Entri yang diambil dari sebuah koleksi —
■ ■ ■ ■ ■

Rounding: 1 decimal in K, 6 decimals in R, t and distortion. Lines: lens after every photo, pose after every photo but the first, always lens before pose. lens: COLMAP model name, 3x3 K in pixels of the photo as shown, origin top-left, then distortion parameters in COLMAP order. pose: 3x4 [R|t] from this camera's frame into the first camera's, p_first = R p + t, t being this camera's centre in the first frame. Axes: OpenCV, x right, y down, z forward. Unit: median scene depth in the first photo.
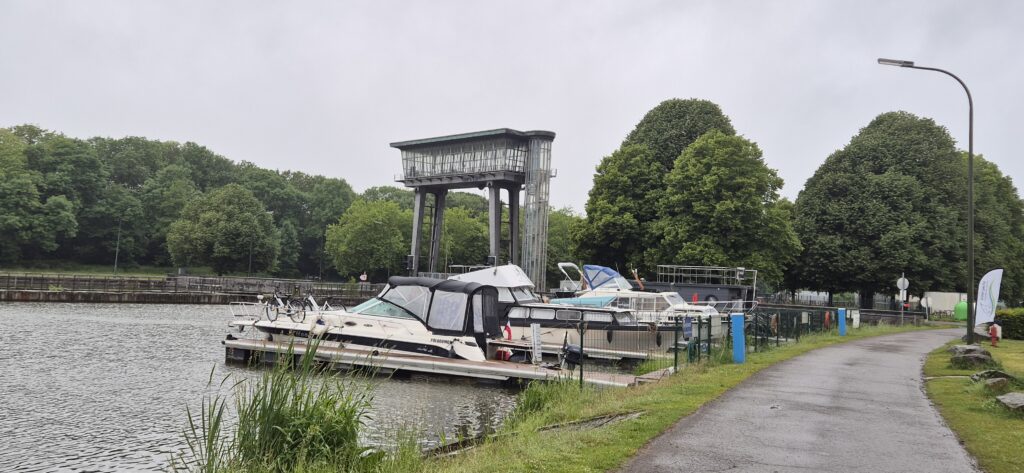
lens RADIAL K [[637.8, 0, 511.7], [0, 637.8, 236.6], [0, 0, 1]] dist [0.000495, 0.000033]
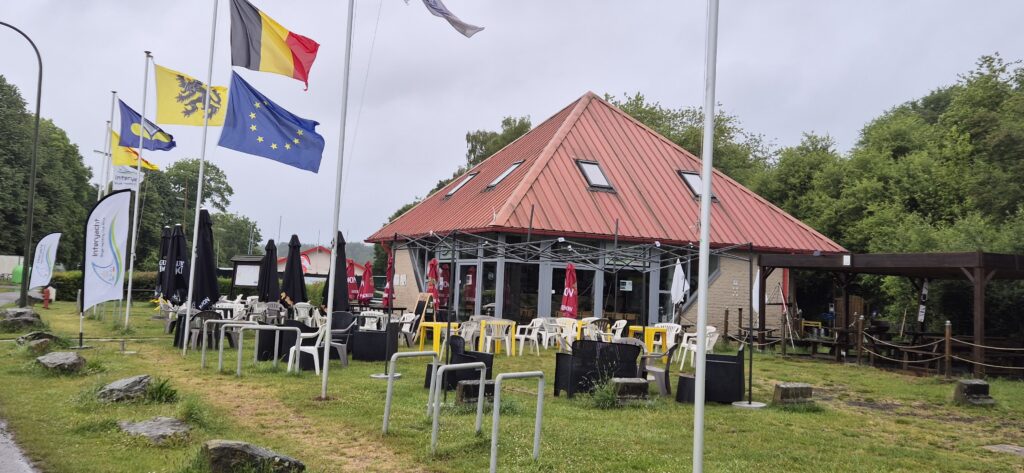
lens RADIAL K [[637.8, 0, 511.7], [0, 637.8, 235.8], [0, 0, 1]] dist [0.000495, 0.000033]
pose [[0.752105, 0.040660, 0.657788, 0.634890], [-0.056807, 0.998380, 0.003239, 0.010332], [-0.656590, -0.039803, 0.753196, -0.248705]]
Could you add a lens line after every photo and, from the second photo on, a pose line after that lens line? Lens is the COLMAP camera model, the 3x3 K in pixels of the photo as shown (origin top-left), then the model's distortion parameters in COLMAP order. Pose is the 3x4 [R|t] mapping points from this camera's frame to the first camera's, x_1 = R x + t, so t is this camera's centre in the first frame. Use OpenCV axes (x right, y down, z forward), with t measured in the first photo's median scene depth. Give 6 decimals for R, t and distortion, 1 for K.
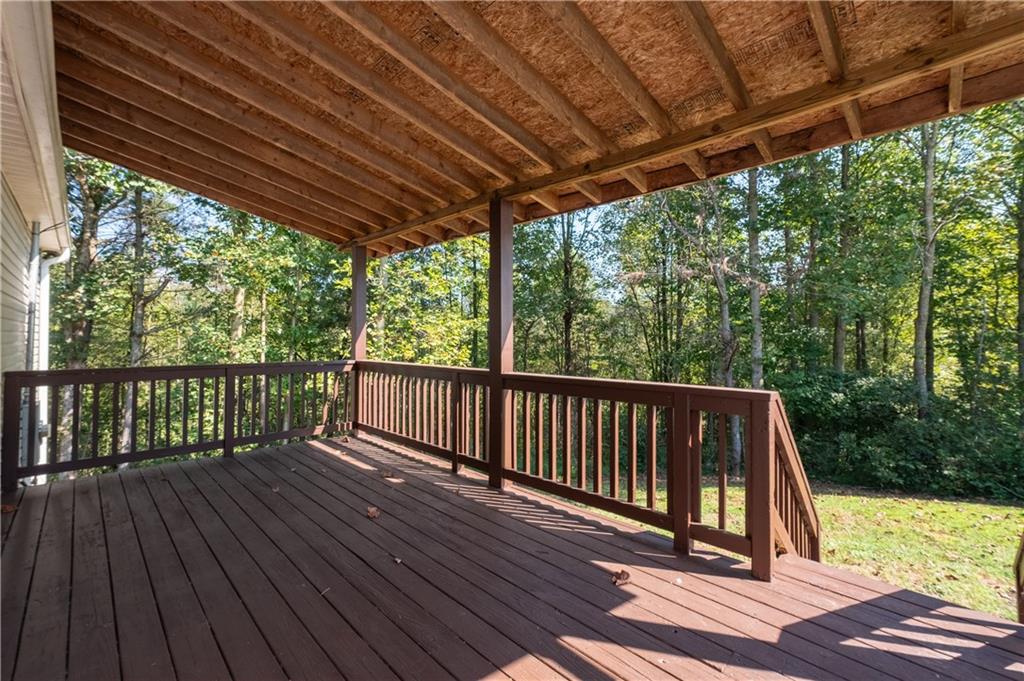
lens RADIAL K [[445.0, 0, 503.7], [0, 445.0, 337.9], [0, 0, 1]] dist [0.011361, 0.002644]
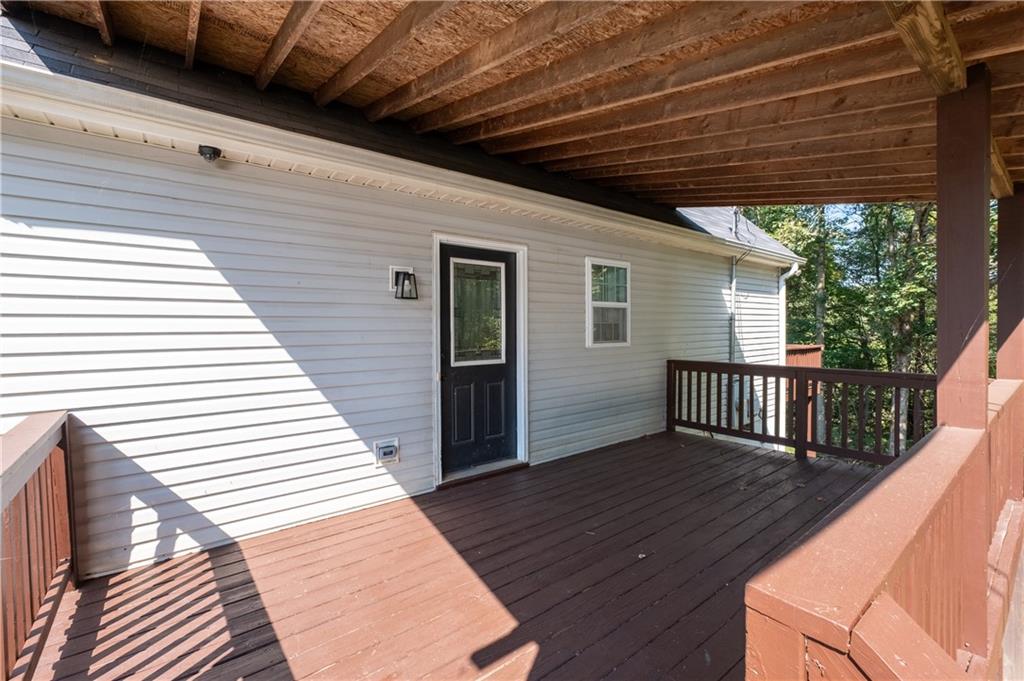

■ ■ ■ ■ ■

INSTRUKSI TUGAS — Perbarui seluruh catatan di atas dengan mengganti "median scene depth" menjadi "mean scene depth" tanpa mengubah bagian lain. Jangan sertakan gambar dalam jawaban.

SOLUSI —
Rounding: 1 decimal in K, 6 decimals in R, t and distortion. Lines: lens after every photo, pose after every photo but the first, always lens before pose. lens: COLMAP model name, 3x3 K in pixels of the photo as shown, origin top-left, then distortion parameters in COLMAP order. pose: 3x4 [R|t] from this camera's frame into the first camera's, p_first = R p + t, t being this camera's centre in the first frame. Axes: OpenCV, x right, y down, z forward. Unit: mean scene depth in the first photo.
lens RADIAL K [[637.8, 0, 511.7], [0, 637.8, 236.6], [0, 0, 1]] dist [0.000495, 0.000033]
lens RADIAL K [[637.8, 0, 511.7], [0, 637.8, 235.8], [0, 0, 1]] dist [0.000495, 0.000033]
pose [[0.752105, 0.040660, 0.657788, 0.634890], [-0.056807, 0.998380, 0.003239, 0.010332], [-0.656590, -0.039803, 0.753196, -0.248705]]
Could you add a lens line after every photo and, from the second photo on, a pose line after that lens line? Lens is the COLMAP camera model, the 3x3 K in pixels of the photo as shown (origin top-left), then the model's distortion parameters in COLMAP order. Pose is the 3x4 [R|t] mapping points from this camera's frame to the first camera's, x_1 = R x + t, so t is this camera's centre in the first frame. Use OpenCV axes (x right, y down, z forward), with t measured in the first photo's mean scene depth. Give 6 decimals for R, t and distortion, 1 for K.
lens RADIAL K [[445.0, 0, 503.7], [0, 445.0, 337.9], [0, 0, 1]] dist [0.011361, 0.002644]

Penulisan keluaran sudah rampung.